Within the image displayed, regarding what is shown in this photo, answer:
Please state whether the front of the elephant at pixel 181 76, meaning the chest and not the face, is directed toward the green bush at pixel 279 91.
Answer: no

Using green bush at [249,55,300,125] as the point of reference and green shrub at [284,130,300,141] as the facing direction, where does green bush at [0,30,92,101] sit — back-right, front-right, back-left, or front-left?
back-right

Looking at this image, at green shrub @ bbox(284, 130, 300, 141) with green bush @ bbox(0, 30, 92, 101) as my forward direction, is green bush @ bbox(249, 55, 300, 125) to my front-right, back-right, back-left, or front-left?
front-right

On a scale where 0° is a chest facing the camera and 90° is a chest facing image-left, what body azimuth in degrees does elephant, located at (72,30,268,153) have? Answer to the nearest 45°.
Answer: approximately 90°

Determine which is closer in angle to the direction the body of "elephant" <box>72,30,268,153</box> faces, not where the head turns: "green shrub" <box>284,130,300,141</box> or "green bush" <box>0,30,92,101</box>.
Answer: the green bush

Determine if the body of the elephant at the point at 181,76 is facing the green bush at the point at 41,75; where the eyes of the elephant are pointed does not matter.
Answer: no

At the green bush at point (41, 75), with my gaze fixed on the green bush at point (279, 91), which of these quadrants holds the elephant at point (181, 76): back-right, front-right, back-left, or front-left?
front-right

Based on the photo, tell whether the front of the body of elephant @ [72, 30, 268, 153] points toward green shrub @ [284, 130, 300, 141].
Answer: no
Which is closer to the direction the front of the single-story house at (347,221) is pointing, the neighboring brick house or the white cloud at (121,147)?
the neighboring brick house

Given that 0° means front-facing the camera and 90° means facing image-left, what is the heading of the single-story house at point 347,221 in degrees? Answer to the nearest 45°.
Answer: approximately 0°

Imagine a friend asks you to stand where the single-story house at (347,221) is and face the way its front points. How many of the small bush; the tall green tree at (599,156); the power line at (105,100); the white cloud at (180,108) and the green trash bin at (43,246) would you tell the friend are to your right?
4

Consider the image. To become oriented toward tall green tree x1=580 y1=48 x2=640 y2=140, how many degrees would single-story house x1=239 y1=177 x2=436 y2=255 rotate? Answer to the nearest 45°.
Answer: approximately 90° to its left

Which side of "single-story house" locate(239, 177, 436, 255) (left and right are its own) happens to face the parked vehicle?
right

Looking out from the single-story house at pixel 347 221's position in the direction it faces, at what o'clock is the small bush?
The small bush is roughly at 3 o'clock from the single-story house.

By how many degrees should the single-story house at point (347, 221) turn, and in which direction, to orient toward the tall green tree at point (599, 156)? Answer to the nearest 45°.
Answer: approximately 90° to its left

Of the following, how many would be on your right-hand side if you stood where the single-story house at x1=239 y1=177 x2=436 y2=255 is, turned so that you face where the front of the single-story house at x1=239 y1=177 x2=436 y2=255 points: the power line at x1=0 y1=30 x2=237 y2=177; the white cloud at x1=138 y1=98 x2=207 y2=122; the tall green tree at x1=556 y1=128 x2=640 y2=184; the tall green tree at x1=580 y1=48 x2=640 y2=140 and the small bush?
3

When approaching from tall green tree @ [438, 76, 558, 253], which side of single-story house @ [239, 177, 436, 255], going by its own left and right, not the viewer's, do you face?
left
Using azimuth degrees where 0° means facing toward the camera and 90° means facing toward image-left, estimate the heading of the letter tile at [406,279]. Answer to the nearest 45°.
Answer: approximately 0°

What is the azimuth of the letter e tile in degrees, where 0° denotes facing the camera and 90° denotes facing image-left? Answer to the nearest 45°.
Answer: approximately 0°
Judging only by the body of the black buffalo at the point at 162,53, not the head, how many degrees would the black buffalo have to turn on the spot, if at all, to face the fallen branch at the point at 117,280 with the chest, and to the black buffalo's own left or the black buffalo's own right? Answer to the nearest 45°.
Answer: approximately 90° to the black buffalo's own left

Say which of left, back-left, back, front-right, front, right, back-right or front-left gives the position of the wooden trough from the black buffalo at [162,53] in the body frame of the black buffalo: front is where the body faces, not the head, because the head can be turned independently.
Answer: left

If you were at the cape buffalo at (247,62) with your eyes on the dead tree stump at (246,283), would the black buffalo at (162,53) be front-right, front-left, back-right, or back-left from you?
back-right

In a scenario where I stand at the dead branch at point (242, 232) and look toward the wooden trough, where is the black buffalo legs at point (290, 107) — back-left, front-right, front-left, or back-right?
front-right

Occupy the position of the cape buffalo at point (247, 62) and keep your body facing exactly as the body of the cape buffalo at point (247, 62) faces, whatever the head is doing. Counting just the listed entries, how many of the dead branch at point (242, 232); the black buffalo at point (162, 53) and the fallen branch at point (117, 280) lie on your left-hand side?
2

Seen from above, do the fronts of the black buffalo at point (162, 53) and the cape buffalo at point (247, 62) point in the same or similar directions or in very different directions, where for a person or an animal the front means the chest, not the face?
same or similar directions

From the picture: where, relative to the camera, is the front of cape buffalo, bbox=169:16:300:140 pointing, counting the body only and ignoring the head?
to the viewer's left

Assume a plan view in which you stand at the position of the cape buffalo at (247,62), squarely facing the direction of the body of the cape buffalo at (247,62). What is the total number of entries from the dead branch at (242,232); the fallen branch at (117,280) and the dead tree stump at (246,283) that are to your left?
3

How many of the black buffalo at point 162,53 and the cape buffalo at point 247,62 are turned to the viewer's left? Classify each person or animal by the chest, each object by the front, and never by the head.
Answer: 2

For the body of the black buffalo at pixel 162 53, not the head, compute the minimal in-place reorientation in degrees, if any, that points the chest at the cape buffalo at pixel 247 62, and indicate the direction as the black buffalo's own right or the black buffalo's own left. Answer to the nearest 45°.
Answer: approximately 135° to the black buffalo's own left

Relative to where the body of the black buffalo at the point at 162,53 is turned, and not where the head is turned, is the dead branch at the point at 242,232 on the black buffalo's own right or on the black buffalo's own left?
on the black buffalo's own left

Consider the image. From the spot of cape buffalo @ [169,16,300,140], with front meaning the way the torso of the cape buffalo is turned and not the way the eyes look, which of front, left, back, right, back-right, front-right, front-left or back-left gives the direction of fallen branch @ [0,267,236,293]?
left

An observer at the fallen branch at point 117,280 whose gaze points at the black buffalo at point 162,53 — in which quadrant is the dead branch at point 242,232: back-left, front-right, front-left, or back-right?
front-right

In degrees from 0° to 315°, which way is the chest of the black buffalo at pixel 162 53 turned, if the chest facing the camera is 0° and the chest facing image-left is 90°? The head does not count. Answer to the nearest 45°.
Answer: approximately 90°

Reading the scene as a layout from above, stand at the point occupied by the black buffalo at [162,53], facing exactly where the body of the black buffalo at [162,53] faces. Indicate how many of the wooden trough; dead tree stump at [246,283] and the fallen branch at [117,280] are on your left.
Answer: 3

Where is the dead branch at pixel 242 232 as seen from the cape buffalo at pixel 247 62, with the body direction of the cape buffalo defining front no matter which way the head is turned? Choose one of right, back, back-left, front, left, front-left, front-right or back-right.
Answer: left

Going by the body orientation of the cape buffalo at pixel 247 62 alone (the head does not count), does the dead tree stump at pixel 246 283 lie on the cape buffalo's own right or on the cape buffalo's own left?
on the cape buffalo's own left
· · · · ·
**Assignment:**
Render everything from the line containing "Based on the" down to the line containing "The small bush is" as a numbered list, leaving out the blank lines.

**Solution for this exercise:**
1. Based on the photo, tell whether the front of the body of elephant @ [72, 30, 268, 153] points toward green shrub @ [284, 130, 300, 141].
2. Answer: no
3. Which is closer to the direction the front of the single-story house at (347,221) is pointing, the neighboring brick house or the white cloud at (121,147)?
4. the neighboring brick house
5. Given that 0° means front-facing the camera and 90° means facing image-left, what is the heading of the single-story house at point 347,221 in degrees? Answer to the nearest 45°.
6. Answer: approximately 0°
7. Imagine a friend asks you to stand where the single-story house at (347,221) is and face the way its front points. How many of the small bush; the tall green tree at (599,156); the power line at (105,100); the white cloud at (180,108) and the green trash bin at (43,246) would you tell the friend are to your right?
8. 4
9. Consider the image. To become oriented toward tall green tree x1=580 y1=48 x2=640 y2=140, how many degrees would single-story house x1=239 y1=177 x2=436 y2=255 rotate? Answer to the nearest 45°.
10. Answer: approximately 90° to its left
11. Which side of "single-story house" locate(239, 177, 436, 255) (left and right are its own) happens to face the parked vehicle?
12. right
13. Looking out from the single-story house at pixel 347 221's position in the direction it faces, at what o'clock is the small bush?
14. The small bush is roughly at 3 o'clock from the single-story house.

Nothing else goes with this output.